I have an SSH.py with the goal of connecting to many servers over SSH to run a Python script (worker.py). I am using Paramiko, but am very new to it and learning as I go. On each server I ssh over with, I need to keep the Python script running -- this is for training a model parallely and so the script needs to run on all machines as to update model parameters/train jointly. The Python script on the servers need to be running so either all the SSH connections cannot close or I have to figure out a way for the Python script on the servers to keep running even if I close the connection.

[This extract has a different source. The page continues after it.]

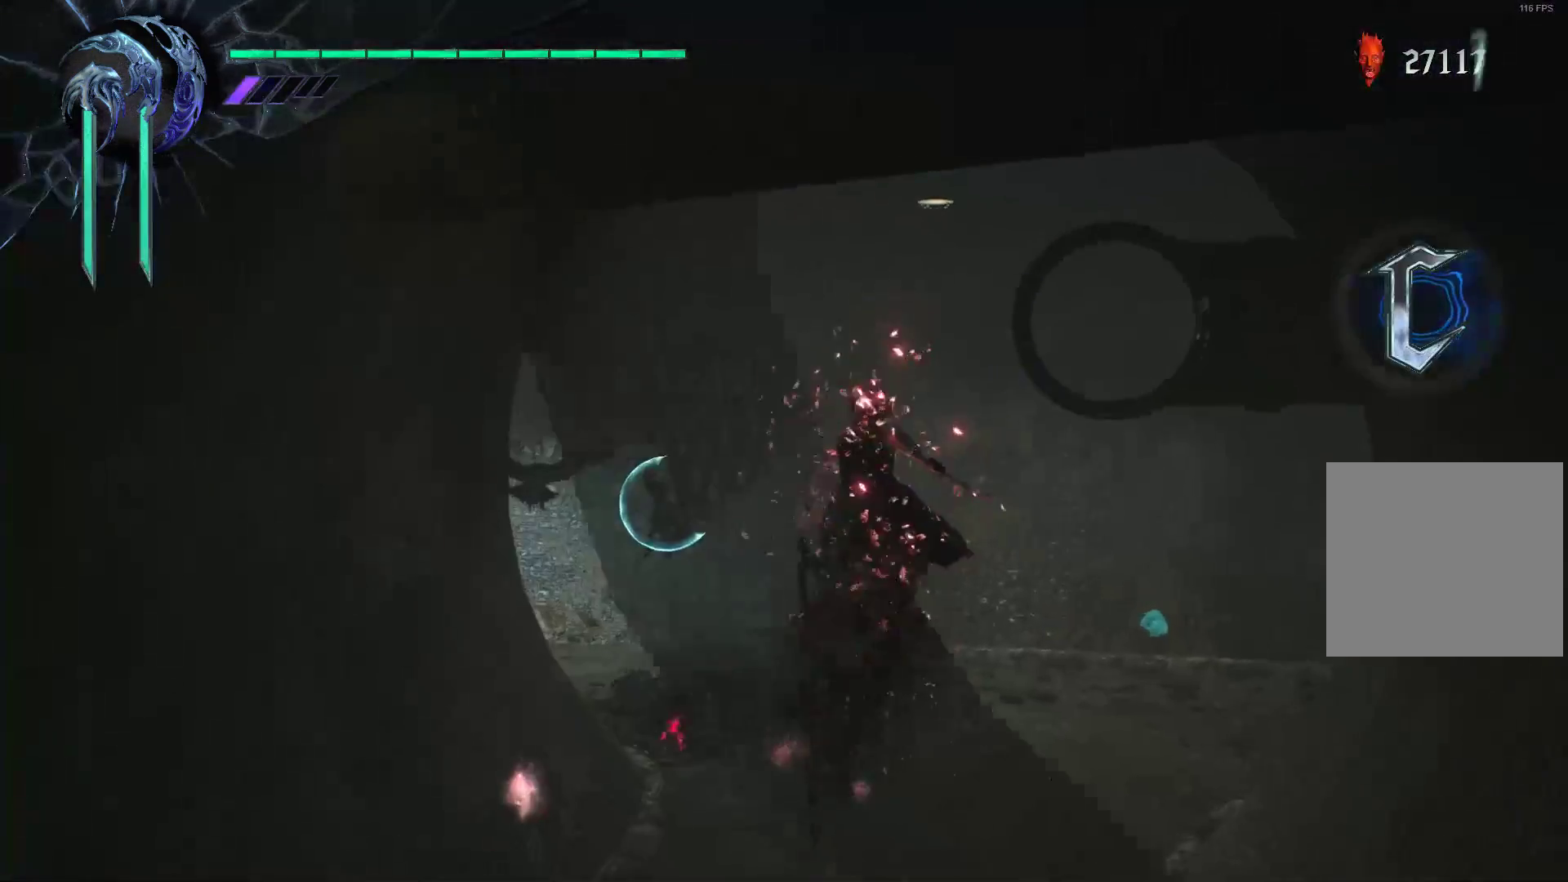
{"buttons": ["Y", "R1"], "left_stick": "center", "right_stick": "center", "events": [[17, "Y", "down"], [121, "Y", "up"], [155, "Y", "down"], [259, "Y", "up"], [328, "Y", "down"], [431, "Y", "up"], [483, "Y", "down"]]}
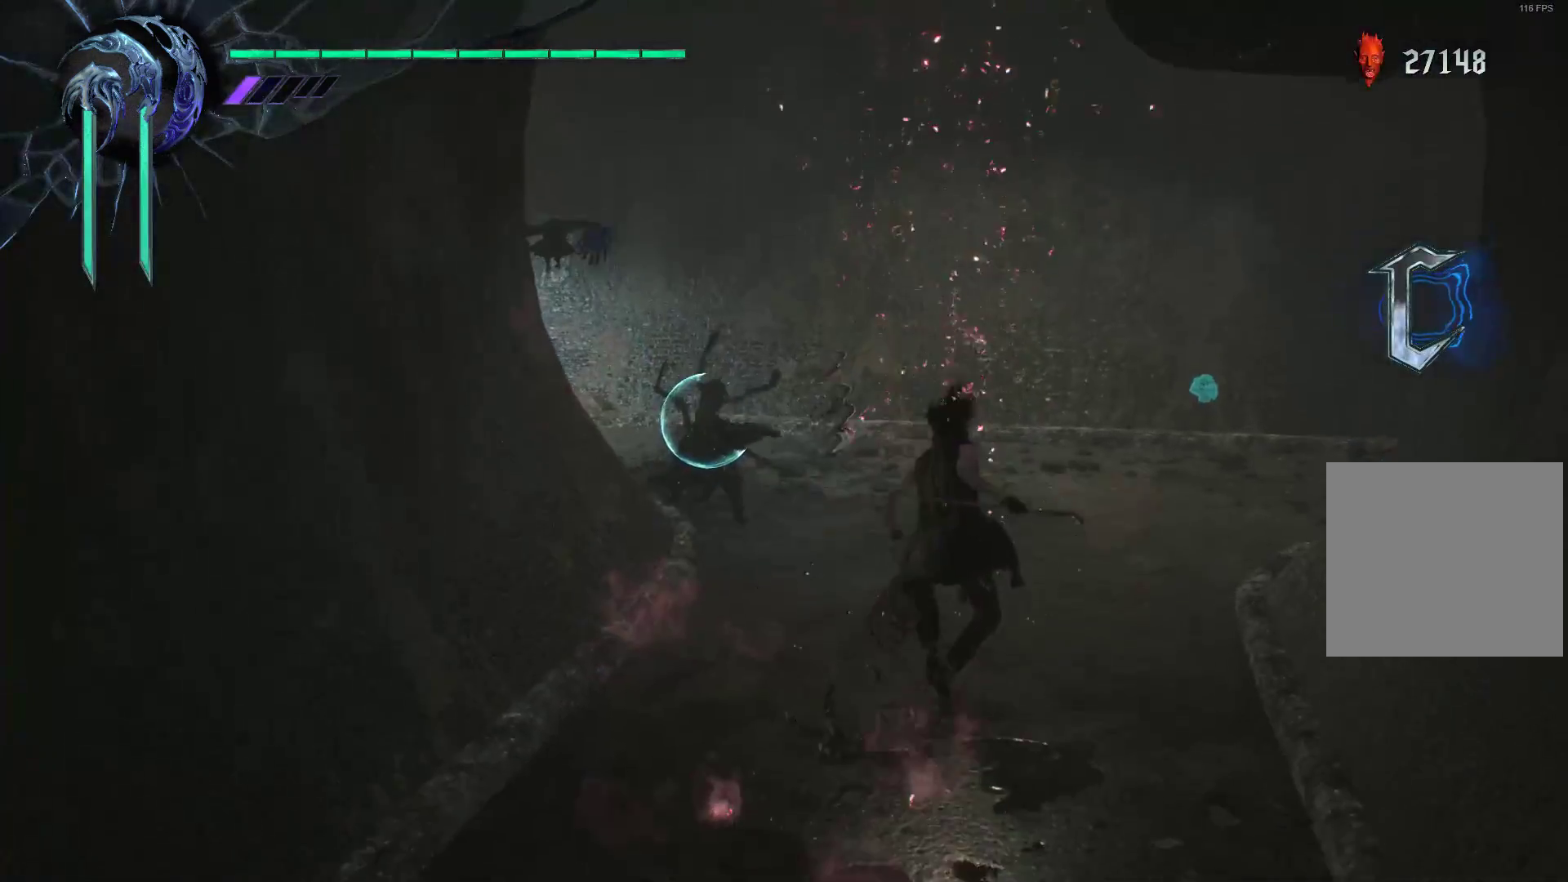
{"buttons": ["R1"], "left_stick": "up", "right_stick": "center", "events": [[86, "Y", "up"], [121, "Y", "down"], [172, "left_stick", "up"], [224, "Y", "up"], [276, "Y", "down"], [345, "Y", "up"], [431, "Y", "down"], [500, "Y", "up"]]}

From extensive googling, it looks like you can achieve this with nohup or:
client = paramiko.SSHClient()
client.connect(ip_address, username, password)

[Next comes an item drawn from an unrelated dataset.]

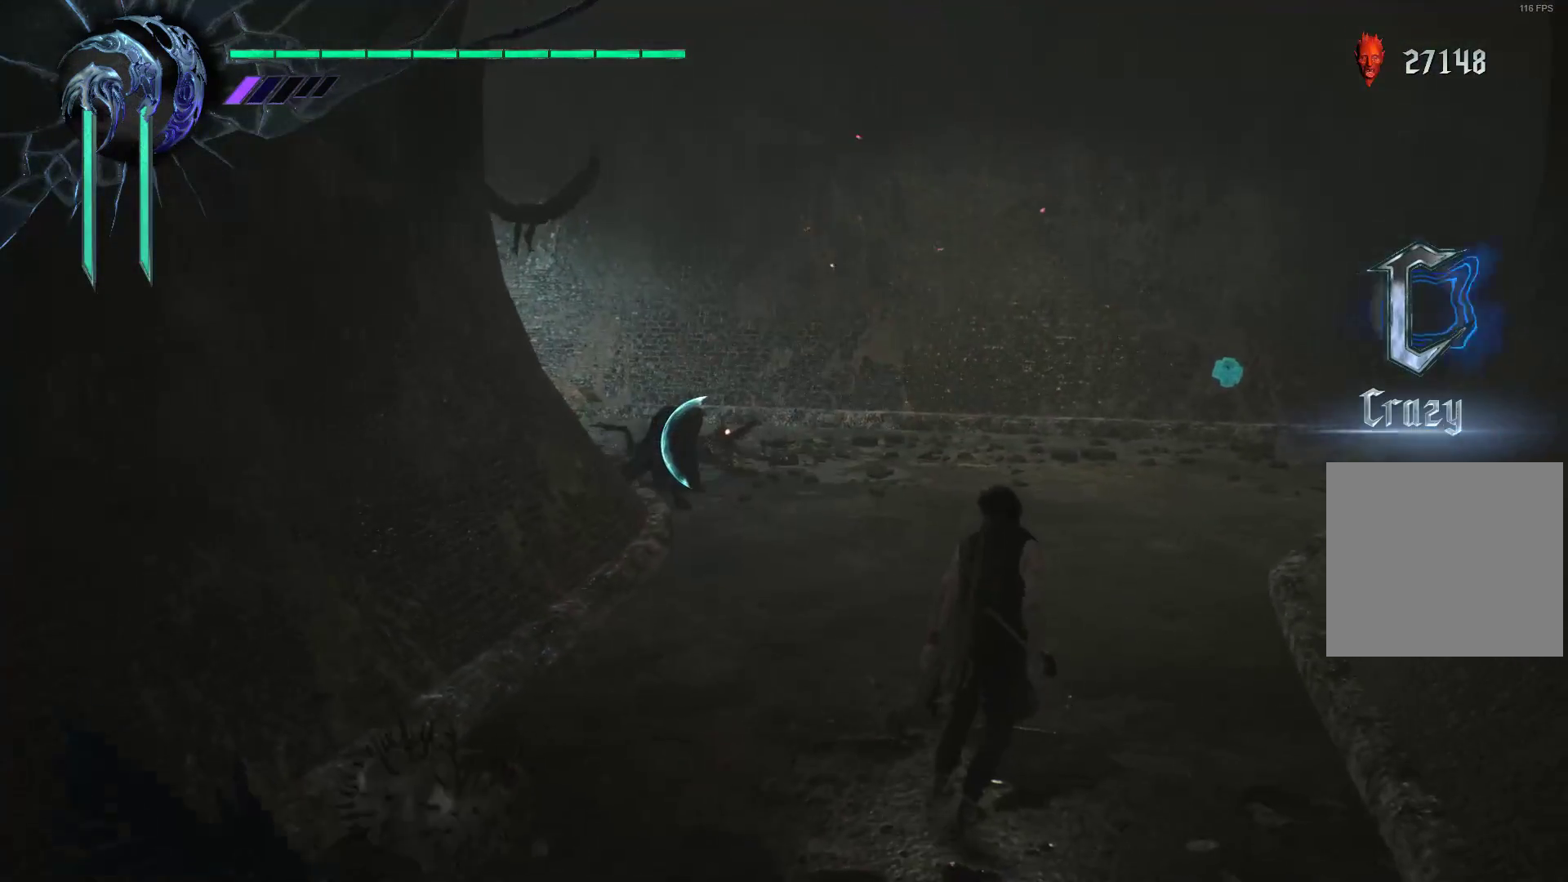
{"buttons": ["R1"], "left_stick": "up", "right_stick": "center", "events": [[69, "Y", "down"], [172, "Y", "up"], [241, "Y", "down"], [310, "Y", "up"], [414, "Y", "down"], [500, "Y", "up"]]}
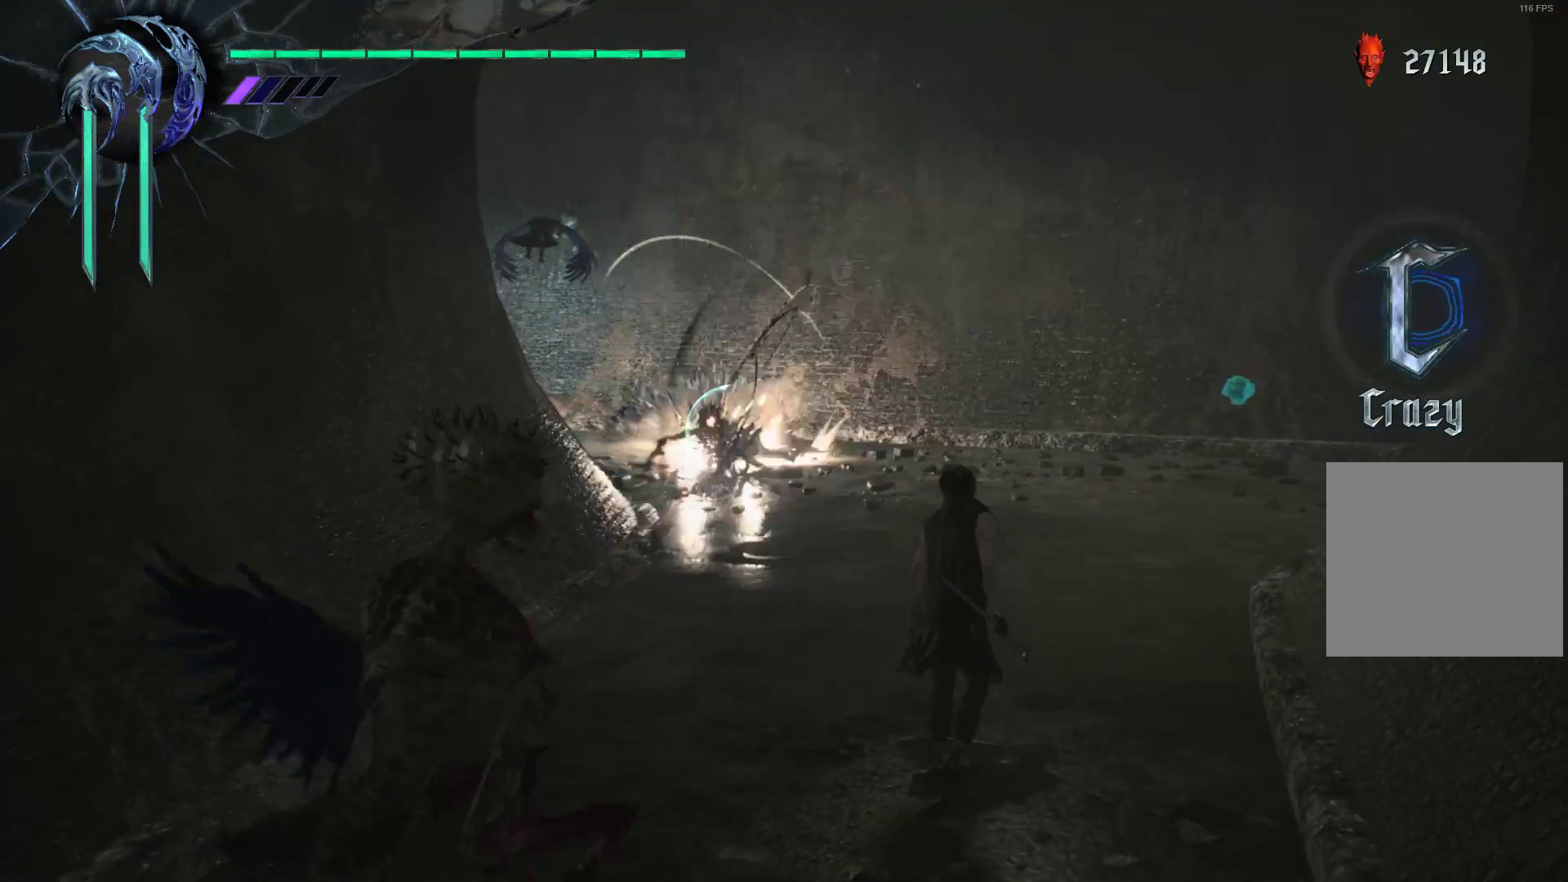
{"buttons": ["R1"], "left_stick": "up", "right_stick": "center", "events": [[69, "Y", "down"], [138, "Y", "up"], [207, "Y", "down"], [310, "Y", "up"], [379, "Y", "down"], [431, "Y", "up"]]}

transport = client.get_transport()
channel = transport.open_session()
channel.exec_command("python worker.py > /logs/'command output' 2>&1")
However, what is unclear to me is how do we close/exit all SSH connections? I am running the SSH.py file on cmd.exe, would closing the cmd.exe be enough for all processes remotely to close?
In addition, is my use of client.close() correct for my purposes?
Please see below what I have for my code.
# SSH.py
import paramiko
import argparse
import os
path = "path"
python_script = "worker.py"
# definitions for ssh connection and cluster
ip_list = ['XXX.XXX.XXX.XXX', XXX.XXX.XXX.XXX', XXX.XXX.XXX.XXX']
port_list = [':XXXX', ':XXXX', ':XXXX']
user_list = ['user', 'user', 'user']
password_list = ['pass', 'pass', 'pass']
node_list = list(map(lambda x: f'-node{x + 1} ', list(range(len(ip_list)))))
cluster = ' '.join([node + ip + port for node, ip, port in zip(node_list, ip_list, port_list)])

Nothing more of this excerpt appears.